**Task instructions:**
Rewrite the lines of every record below with "common name" switched to "vernacular name" and everything else unchanged, leaving out the pictures.

----------------

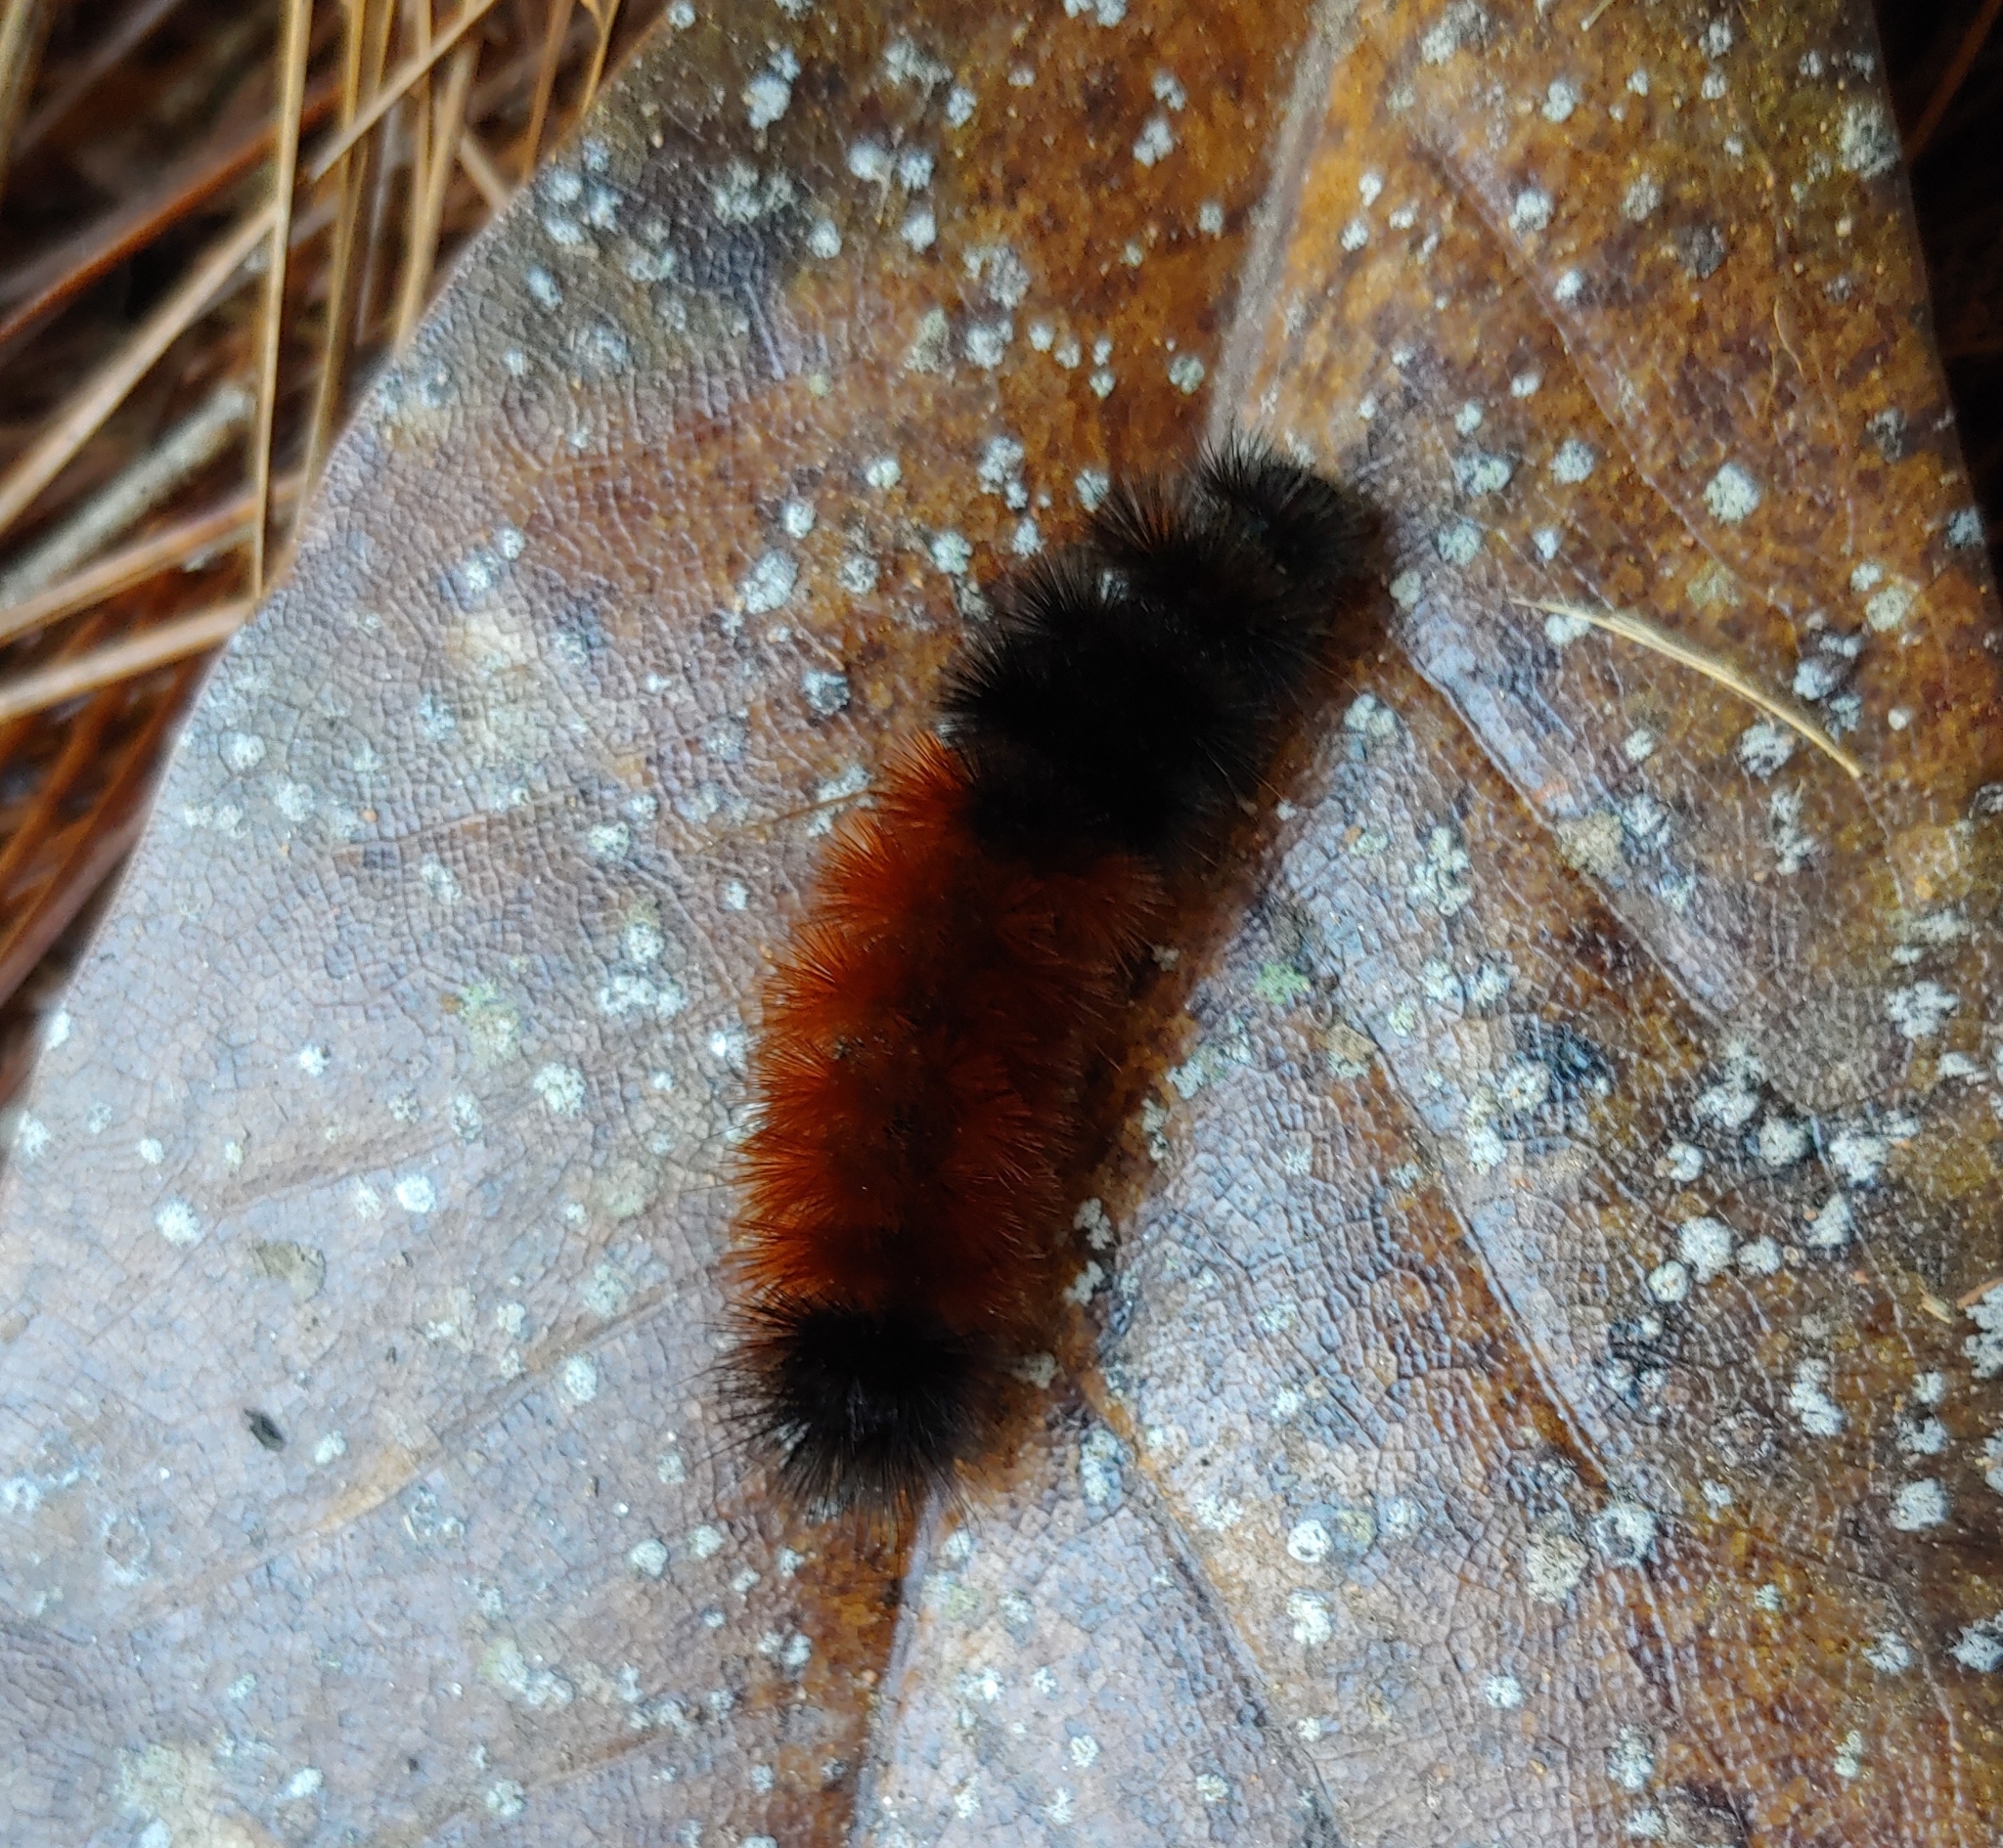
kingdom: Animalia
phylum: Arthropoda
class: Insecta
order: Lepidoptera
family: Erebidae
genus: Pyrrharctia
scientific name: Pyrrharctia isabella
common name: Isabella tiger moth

----------------

**Written solution:**
kingdom: Animalia
phylum: Arthropoda
class: Insecta
order: Lepidoptera
family: Erebidae
genus: Pyrrharctia
scientific name: Pyrrharctia isabella
vernacular name: Isabella tiger moth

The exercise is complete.